Setting up and testing your Cloud environment

Complete the following steps to set up a GCP account, activate the AI Platform API, and install and activate the Cloud SDK.

Set up your GCP project

  1. Select or create a Google Cloud Platform project. Go To The Manager Resources Page

  2. Make sure that billing is enabled for your Google Cloud Platform project. Learn How To Enable Billing

  3. Enable the AI Platform ("Cloud Machine Learning Engine") and Compute Engine APIs. Enable The APIs

  4. Install and initialize the Cloud SDK.

Training locally

Create a virtual environment

  1. Install virtualenv virtualenv is a tool to create isolated Python environments.

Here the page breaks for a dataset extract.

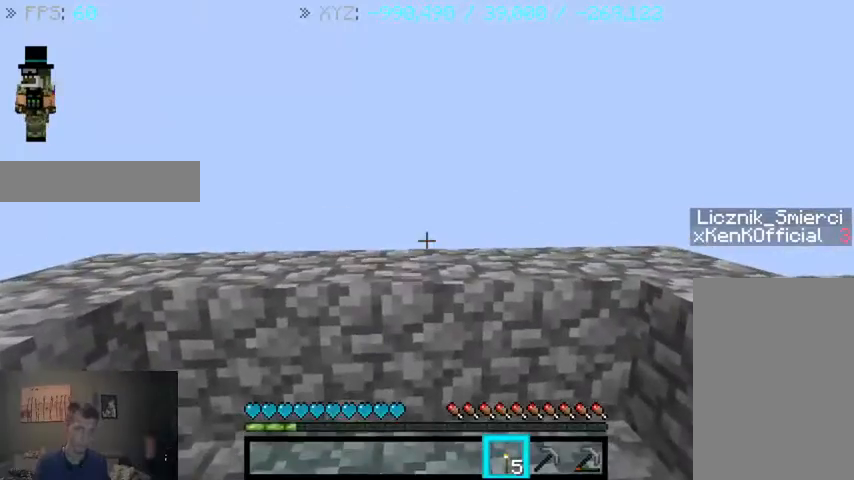
{"keys": [], "mouse": [], "events": [[133, "mouse_right", "down"], [267, "mouse_right", "up"]]}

Check if you already have virtualenv installed by running virtualenv --version.

    pip install --user --upgrade virtualenv

    To create an isolated development environment for this guide, create a new virtual environment in virtualenv. For example, the following command activates an environment named cmle-env:

    virtualenv cmle-env --python=python2.7
    source cmle-env/bin/activate
  2. For the purposes of this tutorial, run the rest of the commands within your virtual environment.

Get your training data

The relevant data files for training, iris_training.csv and iris_test.csv, are stored in the data folder.

  1. Set the TRAIN_DATA AND EVAL_DATA variables to your local file paths. For example, the following commands set the variables to local paths.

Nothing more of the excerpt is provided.